Winter is upon us and so too are the season's ills, as a number of Covid-19 subvariants start to circulate.
A number of Omicron subvariants are in the community in Aotearoa: BA.1, BA.2, BA.4, BA.5 and BA.2.12.1.
On Friday, the first case of BA.4 and BA.5 (four cases) were reported in the community. BA.2.12.1 was also detected (seven cases) last week. The subvariants also showed up in wastewater across a handful of regions.
So what Covid-19 symptoms should you be on the lookout for, and do these differ between subvariants?
* Omicron NZ: I've had Covid! Can I get it again?
* Omicron subvariant BA.2.12.1 discovered in community, more subvariants in wastewater
* Why are there so many new Omicron sub-variants and will I be reinfected?
People with Covid-19 report a wide range of symptoms, ranging from being asymptomatic, to mild symptoms to severe illness. Common symptoms include:
- Fever or chills
- Shortness of breath or difficulty breathing
- Muscle or body aches
- New loss of taste or smell
- Sore throat
- Congestion or runny nose
- Nausea or vomiting
The ZOE Covid study, which records daily health reports from more than 4 million people worldwide, the top five symptoms reported by contributors with a positive Covid-19 test as of April (with Omicron dominant) were runny nose (83%), fatigue (71%), sore throat (69%), headache (69%), and sneezing (68%).

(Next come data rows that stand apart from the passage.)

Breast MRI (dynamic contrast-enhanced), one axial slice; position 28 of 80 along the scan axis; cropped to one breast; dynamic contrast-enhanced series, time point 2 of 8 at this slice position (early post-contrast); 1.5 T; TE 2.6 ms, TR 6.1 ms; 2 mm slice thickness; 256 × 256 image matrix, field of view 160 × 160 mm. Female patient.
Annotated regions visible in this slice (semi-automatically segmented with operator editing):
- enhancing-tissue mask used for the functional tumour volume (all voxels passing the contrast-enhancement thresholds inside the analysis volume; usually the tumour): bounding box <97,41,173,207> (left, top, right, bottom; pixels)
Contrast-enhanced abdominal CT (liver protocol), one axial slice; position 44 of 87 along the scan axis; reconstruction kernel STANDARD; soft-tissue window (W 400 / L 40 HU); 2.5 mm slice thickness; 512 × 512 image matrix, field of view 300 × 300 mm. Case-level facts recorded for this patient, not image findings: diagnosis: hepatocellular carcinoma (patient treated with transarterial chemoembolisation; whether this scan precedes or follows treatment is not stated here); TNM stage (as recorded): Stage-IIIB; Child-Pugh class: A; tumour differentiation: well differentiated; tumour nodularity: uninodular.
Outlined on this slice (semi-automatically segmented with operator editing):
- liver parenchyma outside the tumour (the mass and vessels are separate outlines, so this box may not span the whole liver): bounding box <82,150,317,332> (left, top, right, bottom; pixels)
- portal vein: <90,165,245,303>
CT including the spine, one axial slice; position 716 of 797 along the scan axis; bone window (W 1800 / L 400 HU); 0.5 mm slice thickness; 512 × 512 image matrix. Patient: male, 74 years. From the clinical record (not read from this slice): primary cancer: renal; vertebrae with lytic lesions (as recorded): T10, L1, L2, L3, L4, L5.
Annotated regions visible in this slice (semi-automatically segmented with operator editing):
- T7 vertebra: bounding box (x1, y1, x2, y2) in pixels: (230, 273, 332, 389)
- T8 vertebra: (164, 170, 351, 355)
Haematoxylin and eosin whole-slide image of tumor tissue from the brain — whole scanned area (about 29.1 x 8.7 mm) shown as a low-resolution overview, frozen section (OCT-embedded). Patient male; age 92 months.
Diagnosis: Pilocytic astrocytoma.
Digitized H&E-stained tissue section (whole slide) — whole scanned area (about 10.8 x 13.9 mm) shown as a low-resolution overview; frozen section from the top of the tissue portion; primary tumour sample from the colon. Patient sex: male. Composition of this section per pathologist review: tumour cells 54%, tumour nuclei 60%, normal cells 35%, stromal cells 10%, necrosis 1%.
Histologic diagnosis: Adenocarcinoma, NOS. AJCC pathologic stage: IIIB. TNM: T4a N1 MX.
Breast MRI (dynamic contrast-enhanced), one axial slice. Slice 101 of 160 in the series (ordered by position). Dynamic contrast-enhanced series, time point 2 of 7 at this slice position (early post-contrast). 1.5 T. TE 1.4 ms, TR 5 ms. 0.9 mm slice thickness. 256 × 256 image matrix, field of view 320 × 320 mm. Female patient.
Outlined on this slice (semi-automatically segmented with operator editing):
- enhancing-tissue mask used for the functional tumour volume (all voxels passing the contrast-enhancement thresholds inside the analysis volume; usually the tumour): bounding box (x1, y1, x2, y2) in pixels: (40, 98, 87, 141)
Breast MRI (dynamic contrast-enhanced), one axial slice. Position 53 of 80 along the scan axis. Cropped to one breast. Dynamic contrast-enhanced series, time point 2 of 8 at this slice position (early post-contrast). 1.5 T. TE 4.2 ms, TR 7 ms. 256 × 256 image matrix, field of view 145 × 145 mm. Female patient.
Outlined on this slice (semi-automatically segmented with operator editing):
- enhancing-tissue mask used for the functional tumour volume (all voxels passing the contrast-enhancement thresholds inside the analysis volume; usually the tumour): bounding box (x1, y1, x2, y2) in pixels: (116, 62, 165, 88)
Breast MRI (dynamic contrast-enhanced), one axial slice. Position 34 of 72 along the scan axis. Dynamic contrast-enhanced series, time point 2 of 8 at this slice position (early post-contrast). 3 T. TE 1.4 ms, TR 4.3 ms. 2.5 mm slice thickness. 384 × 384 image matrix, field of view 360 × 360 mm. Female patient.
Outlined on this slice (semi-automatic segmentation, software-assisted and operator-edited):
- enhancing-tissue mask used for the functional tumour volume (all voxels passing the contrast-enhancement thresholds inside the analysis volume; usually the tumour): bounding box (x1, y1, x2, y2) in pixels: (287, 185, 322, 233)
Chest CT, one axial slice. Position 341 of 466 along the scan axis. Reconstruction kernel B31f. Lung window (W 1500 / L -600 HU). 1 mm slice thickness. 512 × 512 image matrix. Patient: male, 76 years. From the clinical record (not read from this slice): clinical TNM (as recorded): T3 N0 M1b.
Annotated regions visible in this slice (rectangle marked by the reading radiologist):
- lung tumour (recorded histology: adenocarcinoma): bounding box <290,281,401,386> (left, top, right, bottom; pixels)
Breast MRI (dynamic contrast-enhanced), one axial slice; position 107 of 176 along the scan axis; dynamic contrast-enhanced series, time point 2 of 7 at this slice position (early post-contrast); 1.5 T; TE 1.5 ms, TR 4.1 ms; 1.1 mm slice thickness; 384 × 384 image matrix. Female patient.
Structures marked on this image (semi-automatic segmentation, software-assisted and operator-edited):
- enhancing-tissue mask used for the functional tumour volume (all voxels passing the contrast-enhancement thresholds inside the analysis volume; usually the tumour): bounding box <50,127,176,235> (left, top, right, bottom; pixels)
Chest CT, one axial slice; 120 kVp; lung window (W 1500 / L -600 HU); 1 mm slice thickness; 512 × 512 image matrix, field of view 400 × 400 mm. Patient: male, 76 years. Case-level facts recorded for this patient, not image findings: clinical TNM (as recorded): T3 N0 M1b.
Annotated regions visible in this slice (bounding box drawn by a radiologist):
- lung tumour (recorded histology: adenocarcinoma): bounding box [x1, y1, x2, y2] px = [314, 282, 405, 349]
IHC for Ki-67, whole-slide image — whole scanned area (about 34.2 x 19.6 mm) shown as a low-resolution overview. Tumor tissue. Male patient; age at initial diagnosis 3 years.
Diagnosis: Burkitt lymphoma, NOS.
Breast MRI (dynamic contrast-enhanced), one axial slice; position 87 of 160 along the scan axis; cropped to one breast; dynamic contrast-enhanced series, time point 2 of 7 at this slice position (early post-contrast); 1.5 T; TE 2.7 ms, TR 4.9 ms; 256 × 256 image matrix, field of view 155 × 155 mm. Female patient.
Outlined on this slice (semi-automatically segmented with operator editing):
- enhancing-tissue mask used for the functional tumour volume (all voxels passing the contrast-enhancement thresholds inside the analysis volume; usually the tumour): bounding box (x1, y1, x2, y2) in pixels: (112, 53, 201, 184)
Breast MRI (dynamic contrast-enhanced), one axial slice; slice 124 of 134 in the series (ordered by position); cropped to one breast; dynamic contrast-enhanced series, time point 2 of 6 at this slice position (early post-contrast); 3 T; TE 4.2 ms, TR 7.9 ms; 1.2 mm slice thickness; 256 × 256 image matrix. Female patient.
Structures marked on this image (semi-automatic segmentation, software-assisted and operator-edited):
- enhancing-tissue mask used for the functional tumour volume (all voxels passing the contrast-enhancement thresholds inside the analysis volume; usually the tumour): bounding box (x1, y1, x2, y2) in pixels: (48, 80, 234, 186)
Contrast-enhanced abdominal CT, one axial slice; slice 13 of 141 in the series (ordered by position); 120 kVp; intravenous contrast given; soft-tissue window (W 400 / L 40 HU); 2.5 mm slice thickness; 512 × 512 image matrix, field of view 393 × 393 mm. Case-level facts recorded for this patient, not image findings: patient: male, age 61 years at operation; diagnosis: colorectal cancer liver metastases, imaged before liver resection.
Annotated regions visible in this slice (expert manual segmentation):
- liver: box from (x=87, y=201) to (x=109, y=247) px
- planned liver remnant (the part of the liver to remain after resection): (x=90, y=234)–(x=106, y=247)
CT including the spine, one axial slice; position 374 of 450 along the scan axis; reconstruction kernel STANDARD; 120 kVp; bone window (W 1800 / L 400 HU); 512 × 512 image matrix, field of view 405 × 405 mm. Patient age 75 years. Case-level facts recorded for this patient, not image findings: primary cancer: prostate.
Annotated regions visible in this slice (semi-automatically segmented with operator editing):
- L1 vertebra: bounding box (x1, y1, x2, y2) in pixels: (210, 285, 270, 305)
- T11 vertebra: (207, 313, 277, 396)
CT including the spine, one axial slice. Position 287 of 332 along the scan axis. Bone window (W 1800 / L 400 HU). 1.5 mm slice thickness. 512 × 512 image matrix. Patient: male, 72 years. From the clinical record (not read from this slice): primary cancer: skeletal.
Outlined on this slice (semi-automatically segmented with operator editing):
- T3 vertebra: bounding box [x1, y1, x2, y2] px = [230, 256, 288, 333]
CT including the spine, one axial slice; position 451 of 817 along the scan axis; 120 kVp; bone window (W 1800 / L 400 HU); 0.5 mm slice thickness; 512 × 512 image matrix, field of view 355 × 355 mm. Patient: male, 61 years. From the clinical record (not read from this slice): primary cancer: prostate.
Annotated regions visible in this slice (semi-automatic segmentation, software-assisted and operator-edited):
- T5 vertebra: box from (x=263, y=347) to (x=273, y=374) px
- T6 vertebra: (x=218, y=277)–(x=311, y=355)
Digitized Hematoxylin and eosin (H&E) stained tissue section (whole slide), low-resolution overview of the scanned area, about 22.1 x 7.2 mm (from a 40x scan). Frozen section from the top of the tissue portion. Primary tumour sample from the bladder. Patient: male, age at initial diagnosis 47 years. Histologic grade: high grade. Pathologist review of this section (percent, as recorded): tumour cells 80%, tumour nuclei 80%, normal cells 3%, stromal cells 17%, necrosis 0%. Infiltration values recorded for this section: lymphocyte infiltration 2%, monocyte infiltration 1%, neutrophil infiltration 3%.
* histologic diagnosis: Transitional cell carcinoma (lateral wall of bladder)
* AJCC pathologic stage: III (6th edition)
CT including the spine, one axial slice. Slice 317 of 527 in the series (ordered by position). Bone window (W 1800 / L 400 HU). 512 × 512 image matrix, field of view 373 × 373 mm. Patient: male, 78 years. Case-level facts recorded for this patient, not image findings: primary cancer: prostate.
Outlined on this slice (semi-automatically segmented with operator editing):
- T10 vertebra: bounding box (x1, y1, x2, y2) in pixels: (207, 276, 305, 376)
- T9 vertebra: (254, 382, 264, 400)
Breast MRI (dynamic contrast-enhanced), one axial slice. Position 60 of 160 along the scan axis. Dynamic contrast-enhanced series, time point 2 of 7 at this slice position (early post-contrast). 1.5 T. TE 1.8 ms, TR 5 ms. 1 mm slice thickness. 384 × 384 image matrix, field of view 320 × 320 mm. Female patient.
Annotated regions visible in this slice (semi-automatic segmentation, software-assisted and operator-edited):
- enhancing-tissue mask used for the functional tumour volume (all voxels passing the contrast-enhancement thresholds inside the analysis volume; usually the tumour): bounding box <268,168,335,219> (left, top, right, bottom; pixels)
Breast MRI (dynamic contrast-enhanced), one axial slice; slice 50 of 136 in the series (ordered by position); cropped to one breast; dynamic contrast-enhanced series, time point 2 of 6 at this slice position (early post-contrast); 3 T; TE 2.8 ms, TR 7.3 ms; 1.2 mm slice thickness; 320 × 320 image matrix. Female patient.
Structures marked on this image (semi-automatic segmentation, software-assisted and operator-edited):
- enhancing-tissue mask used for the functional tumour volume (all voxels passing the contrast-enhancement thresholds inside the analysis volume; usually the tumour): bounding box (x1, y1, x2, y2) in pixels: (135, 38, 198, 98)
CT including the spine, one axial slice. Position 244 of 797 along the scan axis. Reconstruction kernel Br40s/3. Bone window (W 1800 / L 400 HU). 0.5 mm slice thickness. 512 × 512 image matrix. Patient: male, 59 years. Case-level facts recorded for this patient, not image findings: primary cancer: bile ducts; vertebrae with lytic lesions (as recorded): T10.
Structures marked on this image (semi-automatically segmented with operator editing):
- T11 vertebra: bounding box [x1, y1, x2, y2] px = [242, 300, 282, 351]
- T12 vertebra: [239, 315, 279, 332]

Symptoms such as fever and partial or full loss of smell were “much less common” since the Omicron variant emerged, Professor Tim Spector, lead scientist of the ZOE app earlier told the BMJ.
Epidemiologist, University of Otago (Wellington) Professor Michael Baker said Omicron subvariants tend to behave the same way in terms of symptoms.
While there are differences between the transmissibility of Omicron subvariants, so far, symptoms appear to be consistent with one another.
The presence and severity of Covid-19 symptoms can be affected by age, vaccination status, underlying health conditions, and history of prior infection.
‘Significant number’ of cases going unidentified
Meanwhile, detections of SARS-CoV-2 in wastewater have been trending upwards on the whole – a slight “decoupling” from what is being seen in daily RAT case numbers are showing, ESR’s principal scientist (genomics) Professor Mike Bunce said.
While there has been a trend in recent weeks of a “slight” increase in cases, cases this week had been trending down, the Ministry of Health told Stuff at this stage this “is not evidence of a second wave of Omicron”.
However, modelling suggests an increase in Covid-19 cases – alongside other respiratory illnesses – was likely over winter.
The move to self-reported RATs “has always meant there would be a significant number of Covid-19 cases that would not be identified” and captured in reporting, a ministry spokesperson said.
Reported case numbers and wastewater detections were expected to continue to fluctuate.
The vast majority of recently sequenced cases in Aotearoa continue to be BA.2, with BA.1 making up a small proportion of cases.
Emerging data suggests BA.2.12.1 is “marginally” more transmissible than BA.2.
There was also some clinical data suggesting BA.4 and BA.5 have increased transmissibility when compared to BA.2, but no data suggesting they cause more severe illness, the ministry says.